┌────────

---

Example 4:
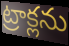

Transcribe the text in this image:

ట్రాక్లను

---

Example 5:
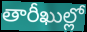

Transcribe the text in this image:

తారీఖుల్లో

└────────

■ What this task involves
Your task is to repeat the listing exactly while omitting its pictures.

■ Task response
---

Example 4:

Transcribe the text in this image:

ట్రాక్లను

---

Example 5:

Transcribe the text in this image:

తారీఖుల్లో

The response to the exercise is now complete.